→ WHAT TO DO:
Put each line of the material below into a JSON list of strings, one string per line, skipping the blank lines.
*** Opening of STORED DATA ***
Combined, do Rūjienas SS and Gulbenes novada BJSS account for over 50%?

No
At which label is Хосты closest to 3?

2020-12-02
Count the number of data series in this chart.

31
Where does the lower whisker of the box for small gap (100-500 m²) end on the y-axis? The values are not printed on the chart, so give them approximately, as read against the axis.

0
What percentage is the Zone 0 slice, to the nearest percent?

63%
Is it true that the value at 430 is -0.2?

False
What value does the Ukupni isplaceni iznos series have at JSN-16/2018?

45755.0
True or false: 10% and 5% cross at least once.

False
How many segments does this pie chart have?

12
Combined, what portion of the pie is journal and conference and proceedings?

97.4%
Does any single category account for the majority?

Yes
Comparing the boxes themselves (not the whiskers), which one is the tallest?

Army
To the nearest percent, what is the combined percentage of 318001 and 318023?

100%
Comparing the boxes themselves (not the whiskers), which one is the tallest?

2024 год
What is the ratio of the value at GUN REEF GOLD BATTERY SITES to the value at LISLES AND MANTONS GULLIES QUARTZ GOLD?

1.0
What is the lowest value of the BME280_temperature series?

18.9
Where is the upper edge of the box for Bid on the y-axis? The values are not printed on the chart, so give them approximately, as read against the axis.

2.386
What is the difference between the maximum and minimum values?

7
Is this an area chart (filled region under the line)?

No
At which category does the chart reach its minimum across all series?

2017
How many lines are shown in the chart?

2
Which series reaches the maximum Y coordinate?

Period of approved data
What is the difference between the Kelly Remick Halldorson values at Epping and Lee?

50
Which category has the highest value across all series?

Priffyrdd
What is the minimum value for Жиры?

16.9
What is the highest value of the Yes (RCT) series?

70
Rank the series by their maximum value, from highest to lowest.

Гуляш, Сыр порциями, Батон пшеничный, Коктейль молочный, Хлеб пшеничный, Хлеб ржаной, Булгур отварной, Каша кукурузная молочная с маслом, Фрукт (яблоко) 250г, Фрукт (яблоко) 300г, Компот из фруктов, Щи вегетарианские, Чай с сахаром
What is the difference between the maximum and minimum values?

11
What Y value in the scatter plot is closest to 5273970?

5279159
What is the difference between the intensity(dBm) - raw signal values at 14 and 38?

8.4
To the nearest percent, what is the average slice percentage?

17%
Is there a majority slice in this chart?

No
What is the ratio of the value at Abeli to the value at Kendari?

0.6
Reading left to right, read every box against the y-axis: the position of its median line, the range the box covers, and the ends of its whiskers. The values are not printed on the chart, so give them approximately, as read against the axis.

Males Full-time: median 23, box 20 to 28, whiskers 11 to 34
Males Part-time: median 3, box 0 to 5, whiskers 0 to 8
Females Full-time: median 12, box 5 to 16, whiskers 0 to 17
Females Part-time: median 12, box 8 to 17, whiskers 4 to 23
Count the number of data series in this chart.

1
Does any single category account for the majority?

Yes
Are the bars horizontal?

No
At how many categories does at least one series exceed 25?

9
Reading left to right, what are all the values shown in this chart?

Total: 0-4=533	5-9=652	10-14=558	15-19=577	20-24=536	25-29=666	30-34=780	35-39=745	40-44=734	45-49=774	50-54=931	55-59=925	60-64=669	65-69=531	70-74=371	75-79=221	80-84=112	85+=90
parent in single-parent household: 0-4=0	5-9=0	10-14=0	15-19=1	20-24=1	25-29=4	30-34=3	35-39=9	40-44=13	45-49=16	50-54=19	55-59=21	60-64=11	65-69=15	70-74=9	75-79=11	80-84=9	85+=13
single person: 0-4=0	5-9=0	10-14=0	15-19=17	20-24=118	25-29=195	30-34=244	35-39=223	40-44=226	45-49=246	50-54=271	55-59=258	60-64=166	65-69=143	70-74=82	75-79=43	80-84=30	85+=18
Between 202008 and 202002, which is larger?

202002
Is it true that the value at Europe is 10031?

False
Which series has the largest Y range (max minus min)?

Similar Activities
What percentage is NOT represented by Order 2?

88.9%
*** Close of STORED DATA ***
→ TASK OUTPUT:
[
  "Combined, do Rūjienas SS and Gulbenes novada BJSS account for over 50%?",
  "No",
  "At which label is Хосты closest to 3?",
  "2020-12-02",
  "Count the number of data series in this chart.",
  "31",
  "Where does the lower whisker of the box for small gap (100-500 m²) end on the y-axis? The values are not printed on the chart, so give them approximately, as read against the axis.",
  "0",
  "What percentage is the Zone 0 slice, to the nearest percent?",
  "63%",
  "Is it true that the value at 430 is -0.2?",
  "False",
  "What value does the Ukupni isplaceni iznos series have at JSN-16/2018?",
  "45755.0",
  "True or false: 10% and 5% cross at least once.",
  "False",
  "How many segments does this pie chart have?",
  "12",
  "Combined, what portion of the pie is journal and conference and proceedings?",
  "97.4%",
  "Does any single category account for the majority?",
  "Yes",
  "Comparing the boxes themselves (not the whiskers), which one is the tallest?",
  "Army",
  "To the nearest percent, what is the combined percentage of 318001 and 318023?",
  "100%",
  "Comparing the boxes themselves (not the whiskers), which one is the tallest?",
  "2024 год",
  "What is the ratio of the value at GUN REEF GOLD BATTERY SITES to the value at LISLES AND MANTONS GULLIES QUARTZ GOLD?",
  "1.0",
  "What is the lowest value of the BME280_temperature series?",
  "18.9",
  "Where is the upper edge of the box for Bid on the y-axis? The values are not printed on the chart, so give them approximately, as read against the axis.",
  "2.386",
  "What is the difference between the maximum and minimum values?",
  "7",
  "Is this an area chart (filled region under the line)?",
  "No",
  "At which category does the chart reach its minimum across all series?",
  "2017",
  "How many lines are shown in the chart?",
  "2",
  "Which series reaches the maximum Y coordinate?",
  "Period of approved data",
  "What is the difference between the Kelly Remick Halldorson values at Epping and Lee?",
  "50",
  "Which category has the highest value across all series?",
  "Priffyrdd",
  "What is the minimum value for Жиры?",
  "16.9",
  "What is the highest value of the Yes (RCT) series?",
  "70",
  "Rank the series by their maximum value, from highest to lowest.",
  "Гуляш, Сыр порциями, Батон пшеничный, Коктейль молочный, Хлеб пшеничный, Хлеб ржаной, Булгур отварной, Каша кукурузная молочная с маслом, Фрукт (яблоко) 250г, Фрукт (яблоко) 300г, Компот из фруктов, Щи вегетарианские, Чай с сахаром",
  "What is the difference between the maximum and minimum values?",
  "11",
  "What Y value in the scatter plot is closest to 5273970?",
  "5279159",
  "What is the difference between the intensity(dBm) - raw signal values at 14 and 38?",
  "8.4",
  "To the nearest percent, what is the average slice percentage?",
  "17%",
  "Is there a majority slice in this chart?",
  "No",
  "What is the ratio of the value at Abeli to the value at Kendari?",
  "0.6",
  "Reading left to right, read every box against the y-axis: the position of its median line, the range the box covers, and the ends of its whiskers. The values are not printed on the chart, so give them approximately, as read against the axis.",
  "Males Full-time: median 23, box 20 to 28, whiskers 11 to 34",
  "Males Part-time: median 3, box 0 to 5, whiskers 0 to 8",
  "Females Full-time: median 12, box 5 to 16, whiskers 0 to 17",
  "Females Part-time: median 12, box 8 to 17, whiskers 4 to 23",
  "Count the number of data series in this chart.",
  "1",
  "Does any single category account for the majority?",
  "Yes",
  "Are the bars horizontal?",
  "No",
  "At how many categories does at least one series exceed 25?",
  "9",
  "Reading left to right, what are all the values shown in this chart?",
  "Total: 0-4=533\t5-9=652\t10-14=558\t15-19=577\t20-24=536\t25-29=666\t30-34=780\t35-39=745\t40-44=734\t45-49=774\t50-54=931\t55-59=925\t60-64=669\t65-69=531\t70-74=371\t75-79=221\t80-84=112\t85+=90",
  "parent in single-parent household: 0-4=0\t5-9=0\t10-14=0\t15-19=1\t20-24=1\t25-29=4\t30-34=3\t35-39=9\t40-44=13\t45-49=16\t50-54=19\t55-59=21\t60-64=11\t65-69=15\t70-74=9\t75-79=11\t80-84=9\t85+=13",
  "single person: 0-4=0\t5-9=0\t10-14=0\t15-19=17\t20-24=118\t25-29=195\t30-34=244\t35-39=223\t40-44=226\t45-49=246\t50-54=271\t55-59=258\t60-64=166\t65-69=143\t70-74=82\t75-79=43\t80-84=30\t85+=18",
  "Between 202008 and 202002, which is larger?",
  "202002",
  "Is it true that the value at Europe is 10031?",
  "False",
  "Which series has the largest Y range (max minus min)?",
  "Similar Activities",
  "What percentage is NOT represented by Order 2?",
  "88.9%"
]